TASK PROMPT ::
Reproduce, word for word, the stretch from "Although the Provisional" through "its armed forces." in the passage below on the February Revolution.

PASSAGE PROVIDED ::
====

The February Revolution was relatively bloodless. The total number of killed and wounded has been estimated at between 1,300 and 1,450, of whom 169 were fatalities. Most of the deaths occurred at the naval bases in Kronshtadt and Helsinki, where anarchist sailors lynched officers, often on suspicion of “espionage” because of their German-sounding surnames.*
The position of the government was unenviable. It had to share power with the Soviet, controlled by radicals determined to advance the revolution and prepared, in the name of social ideals, to sabotage the very war they wanted to pursue. Nor did it have a clear notion of its function. Ostensibly, it was a mere caretaker government, put in place to keep the country together until the convocation of the Constituent Assembly. “They believe that authority has fallen from the hands of the legal government,” Zinaida Gippius noted in her diary on March 2, “they have picked it up, will safeguard it, and will turn it over to the new legal authority which will bear no resemblance whatever to the old.”97 But this attitude proved entirely impractical because the government was at once beset by a multitude of problems that would not wait. In other words, it suffered not only from having to share power with another body but also from confusion as to how to use the power that it was allowed to claim.
Although the Provisional Government had cleared its personnel and program with the Ispolkom, the latter felt no obligation to reciprocate and from the outset legislated on its own. The most striking example of such independence is the notorious Order No. 1, which it issued on March 1 without consulting the Duma, although it concerned the most vital institution of the country in time of war, its armed forces.

====

RECORDS SUPPLIED ::
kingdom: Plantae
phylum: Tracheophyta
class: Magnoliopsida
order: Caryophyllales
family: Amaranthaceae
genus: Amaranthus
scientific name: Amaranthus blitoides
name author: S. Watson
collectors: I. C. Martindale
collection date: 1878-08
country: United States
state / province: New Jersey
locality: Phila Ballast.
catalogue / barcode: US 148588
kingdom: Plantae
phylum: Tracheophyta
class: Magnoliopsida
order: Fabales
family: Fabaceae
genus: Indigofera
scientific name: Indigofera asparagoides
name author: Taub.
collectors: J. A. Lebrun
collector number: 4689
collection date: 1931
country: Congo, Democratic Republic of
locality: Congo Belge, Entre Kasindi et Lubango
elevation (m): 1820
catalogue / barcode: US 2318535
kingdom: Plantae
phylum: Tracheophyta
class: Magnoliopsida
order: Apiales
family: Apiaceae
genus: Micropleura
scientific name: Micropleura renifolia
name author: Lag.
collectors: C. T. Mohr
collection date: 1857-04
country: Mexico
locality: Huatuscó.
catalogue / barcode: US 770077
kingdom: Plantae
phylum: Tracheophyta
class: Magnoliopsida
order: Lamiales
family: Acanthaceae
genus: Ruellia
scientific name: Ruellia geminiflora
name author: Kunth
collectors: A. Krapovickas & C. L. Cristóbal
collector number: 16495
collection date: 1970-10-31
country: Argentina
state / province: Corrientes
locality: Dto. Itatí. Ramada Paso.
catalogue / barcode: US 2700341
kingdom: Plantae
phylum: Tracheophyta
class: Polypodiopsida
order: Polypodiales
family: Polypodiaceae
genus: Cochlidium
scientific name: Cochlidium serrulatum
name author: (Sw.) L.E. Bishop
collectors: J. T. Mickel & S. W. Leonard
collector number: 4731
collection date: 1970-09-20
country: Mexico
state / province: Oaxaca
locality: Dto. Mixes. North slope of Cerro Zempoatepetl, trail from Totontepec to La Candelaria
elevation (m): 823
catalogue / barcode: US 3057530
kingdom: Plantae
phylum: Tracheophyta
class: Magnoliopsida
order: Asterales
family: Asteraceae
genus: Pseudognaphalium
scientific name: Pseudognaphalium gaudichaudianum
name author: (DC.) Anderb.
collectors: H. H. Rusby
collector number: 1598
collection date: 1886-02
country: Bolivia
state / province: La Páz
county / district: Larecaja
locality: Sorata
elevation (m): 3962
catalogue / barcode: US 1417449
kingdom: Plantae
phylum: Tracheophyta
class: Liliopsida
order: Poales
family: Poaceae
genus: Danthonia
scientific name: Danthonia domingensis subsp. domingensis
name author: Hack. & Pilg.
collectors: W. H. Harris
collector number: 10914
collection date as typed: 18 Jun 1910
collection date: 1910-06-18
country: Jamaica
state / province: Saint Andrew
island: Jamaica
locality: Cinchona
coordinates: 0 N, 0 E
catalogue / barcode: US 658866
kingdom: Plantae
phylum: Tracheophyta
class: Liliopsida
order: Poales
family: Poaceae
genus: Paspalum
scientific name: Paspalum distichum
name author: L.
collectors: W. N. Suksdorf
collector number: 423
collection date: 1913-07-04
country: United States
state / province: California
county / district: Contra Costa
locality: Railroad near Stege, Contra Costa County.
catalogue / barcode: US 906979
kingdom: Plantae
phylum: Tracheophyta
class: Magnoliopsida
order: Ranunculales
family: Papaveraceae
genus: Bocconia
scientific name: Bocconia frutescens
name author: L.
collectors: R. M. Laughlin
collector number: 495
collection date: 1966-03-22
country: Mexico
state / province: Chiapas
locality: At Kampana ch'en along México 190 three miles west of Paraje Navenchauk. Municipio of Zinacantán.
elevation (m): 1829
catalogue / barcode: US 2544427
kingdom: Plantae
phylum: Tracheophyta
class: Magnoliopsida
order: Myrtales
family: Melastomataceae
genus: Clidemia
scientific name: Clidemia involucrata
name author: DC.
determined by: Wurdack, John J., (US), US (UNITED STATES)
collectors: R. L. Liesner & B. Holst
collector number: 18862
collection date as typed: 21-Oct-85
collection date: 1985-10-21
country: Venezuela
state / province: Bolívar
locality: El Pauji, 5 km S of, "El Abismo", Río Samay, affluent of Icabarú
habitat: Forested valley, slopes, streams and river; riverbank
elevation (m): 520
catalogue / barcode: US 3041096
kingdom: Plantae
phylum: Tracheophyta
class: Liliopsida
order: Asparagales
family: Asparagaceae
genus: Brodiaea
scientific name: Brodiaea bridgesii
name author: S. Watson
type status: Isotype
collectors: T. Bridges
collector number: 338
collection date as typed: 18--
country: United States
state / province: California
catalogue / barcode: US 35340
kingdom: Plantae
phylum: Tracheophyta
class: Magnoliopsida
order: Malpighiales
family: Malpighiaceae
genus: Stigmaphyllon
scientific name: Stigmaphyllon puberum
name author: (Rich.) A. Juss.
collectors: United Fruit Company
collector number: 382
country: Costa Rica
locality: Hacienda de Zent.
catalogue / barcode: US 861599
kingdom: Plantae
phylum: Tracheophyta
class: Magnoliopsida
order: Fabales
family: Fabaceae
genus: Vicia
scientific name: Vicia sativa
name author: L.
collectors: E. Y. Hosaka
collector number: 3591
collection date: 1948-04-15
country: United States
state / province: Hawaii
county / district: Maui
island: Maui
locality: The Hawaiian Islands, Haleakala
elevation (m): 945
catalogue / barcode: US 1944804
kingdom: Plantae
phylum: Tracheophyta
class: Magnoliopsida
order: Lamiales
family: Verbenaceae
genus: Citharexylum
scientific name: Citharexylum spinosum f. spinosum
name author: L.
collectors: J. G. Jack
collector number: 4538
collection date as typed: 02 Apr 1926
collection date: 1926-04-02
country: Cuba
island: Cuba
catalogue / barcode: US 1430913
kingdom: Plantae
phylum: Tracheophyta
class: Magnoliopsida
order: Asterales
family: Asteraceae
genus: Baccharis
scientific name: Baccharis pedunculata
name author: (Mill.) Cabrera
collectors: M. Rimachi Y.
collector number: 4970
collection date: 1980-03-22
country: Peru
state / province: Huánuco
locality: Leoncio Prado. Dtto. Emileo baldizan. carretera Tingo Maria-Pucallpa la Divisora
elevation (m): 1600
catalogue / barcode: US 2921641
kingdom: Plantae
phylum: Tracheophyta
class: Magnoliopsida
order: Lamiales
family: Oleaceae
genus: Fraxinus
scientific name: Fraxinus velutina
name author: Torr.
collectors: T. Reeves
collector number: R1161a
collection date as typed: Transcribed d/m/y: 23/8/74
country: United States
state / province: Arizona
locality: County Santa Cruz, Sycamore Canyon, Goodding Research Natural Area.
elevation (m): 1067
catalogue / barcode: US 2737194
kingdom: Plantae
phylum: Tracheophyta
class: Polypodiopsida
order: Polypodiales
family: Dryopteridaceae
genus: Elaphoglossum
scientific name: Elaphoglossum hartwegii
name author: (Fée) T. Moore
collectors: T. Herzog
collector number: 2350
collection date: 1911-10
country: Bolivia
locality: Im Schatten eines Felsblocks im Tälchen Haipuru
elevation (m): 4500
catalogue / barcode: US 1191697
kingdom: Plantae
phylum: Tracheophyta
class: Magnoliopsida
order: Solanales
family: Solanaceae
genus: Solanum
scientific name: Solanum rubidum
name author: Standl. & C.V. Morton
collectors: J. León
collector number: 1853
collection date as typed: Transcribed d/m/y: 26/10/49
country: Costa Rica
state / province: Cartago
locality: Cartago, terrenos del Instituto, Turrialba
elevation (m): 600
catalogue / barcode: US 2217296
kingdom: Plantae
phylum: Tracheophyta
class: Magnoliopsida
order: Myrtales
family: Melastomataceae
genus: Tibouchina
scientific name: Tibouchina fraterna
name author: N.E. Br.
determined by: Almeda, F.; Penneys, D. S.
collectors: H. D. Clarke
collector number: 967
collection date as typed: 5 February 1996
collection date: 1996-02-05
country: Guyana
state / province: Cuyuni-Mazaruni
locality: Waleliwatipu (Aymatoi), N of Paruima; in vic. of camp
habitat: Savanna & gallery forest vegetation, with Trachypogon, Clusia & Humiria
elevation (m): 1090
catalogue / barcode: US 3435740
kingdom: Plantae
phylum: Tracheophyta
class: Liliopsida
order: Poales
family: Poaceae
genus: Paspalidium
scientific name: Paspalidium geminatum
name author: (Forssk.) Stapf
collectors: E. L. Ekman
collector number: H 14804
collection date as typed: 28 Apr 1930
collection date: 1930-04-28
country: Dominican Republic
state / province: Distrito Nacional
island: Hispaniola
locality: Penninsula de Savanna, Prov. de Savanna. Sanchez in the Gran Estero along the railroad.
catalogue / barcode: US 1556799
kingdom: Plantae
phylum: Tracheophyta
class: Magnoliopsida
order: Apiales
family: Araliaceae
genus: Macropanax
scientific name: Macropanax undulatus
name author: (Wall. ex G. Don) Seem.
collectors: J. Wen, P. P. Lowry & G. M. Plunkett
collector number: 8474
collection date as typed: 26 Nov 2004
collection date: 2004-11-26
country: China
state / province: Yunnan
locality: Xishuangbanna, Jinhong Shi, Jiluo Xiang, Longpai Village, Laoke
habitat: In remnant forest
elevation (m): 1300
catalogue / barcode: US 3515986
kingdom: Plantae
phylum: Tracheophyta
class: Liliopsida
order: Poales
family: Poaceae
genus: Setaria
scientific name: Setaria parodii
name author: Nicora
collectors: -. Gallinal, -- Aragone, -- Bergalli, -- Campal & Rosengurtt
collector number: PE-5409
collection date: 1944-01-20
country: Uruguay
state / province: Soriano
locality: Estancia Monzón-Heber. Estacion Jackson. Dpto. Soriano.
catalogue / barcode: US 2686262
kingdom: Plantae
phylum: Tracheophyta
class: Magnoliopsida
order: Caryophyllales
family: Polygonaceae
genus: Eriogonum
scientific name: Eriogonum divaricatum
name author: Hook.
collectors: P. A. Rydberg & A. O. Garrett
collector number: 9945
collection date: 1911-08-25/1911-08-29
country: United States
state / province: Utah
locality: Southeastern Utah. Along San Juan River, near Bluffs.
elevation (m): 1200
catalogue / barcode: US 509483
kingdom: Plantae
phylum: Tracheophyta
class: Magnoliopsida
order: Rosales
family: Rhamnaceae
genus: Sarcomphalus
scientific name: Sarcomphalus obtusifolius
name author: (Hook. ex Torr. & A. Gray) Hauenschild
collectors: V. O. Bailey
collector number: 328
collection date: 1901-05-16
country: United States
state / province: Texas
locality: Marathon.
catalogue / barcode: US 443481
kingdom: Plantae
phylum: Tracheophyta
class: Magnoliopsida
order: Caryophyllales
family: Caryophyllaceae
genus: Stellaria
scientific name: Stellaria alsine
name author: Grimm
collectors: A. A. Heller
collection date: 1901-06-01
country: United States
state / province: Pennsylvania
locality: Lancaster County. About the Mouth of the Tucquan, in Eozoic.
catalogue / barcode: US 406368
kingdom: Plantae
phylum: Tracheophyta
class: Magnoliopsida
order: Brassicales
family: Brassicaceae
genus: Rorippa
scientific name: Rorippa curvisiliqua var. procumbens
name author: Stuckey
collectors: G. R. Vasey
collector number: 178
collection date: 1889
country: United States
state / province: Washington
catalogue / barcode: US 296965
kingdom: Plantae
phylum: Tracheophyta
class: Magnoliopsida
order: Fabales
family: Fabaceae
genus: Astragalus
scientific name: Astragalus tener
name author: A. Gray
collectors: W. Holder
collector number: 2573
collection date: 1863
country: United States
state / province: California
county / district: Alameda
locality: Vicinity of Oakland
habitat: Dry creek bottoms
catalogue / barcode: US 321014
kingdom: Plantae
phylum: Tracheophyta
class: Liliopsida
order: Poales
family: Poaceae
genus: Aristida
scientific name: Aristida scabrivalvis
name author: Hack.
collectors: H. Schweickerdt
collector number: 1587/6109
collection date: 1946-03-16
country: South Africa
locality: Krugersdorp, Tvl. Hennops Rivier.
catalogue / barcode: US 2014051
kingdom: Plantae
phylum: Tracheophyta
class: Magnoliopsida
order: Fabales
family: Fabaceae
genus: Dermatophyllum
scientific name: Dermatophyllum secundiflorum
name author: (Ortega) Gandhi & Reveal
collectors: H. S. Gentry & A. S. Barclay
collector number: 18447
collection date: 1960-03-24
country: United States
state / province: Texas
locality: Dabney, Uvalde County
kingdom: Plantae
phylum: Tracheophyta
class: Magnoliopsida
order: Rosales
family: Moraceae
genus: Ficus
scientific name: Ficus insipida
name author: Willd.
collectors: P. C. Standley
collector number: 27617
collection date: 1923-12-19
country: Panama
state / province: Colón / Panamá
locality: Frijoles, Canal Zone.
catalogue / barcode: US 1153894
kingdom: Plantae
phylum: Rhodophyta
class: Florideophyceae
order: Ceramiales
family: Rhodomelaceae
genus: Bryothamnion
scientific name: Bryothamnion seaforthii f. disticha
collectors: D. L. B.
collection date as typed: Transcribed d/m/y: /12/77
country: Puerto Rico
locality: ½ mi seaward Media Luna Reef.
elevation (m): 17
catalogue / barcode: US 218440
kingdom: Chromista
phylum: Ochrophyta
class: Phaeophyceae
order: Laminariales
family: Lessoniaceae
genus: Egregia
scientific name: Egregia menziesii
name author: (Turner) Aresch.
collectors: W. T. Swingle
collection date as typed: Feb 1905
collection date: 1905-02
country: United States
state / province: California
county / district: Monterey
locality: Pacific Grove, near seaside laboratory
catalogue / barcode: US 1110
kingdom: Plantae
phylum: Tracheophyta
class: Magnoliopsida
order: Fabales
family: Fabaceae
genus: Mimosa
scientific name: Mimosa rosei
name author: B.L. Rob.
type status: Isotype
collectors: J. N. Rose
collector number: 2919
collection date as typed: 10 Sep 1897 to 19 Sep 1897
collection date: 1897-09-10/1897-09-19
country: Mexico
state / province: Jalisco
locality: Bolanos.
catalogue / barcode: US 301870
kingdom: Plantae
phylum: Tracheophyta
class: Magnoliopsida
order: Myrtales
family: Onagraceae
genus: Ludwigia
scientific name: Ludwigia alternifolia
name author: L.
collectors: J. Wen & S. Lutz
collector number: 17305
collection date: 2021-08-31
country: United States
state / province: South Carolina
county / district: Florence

====

THE SOLUTION ::
Although the Provisional Government had cleared its personnel and program with the Ispolkom, the latter felt no obligation to reciprocate and from the outset legislated on its own. The most striking example of such independence is the notorious Order No. 1, which it issued on March 1 without consulting the Duma, although it concerned the most vital institution of the country in time of war, its armed forces.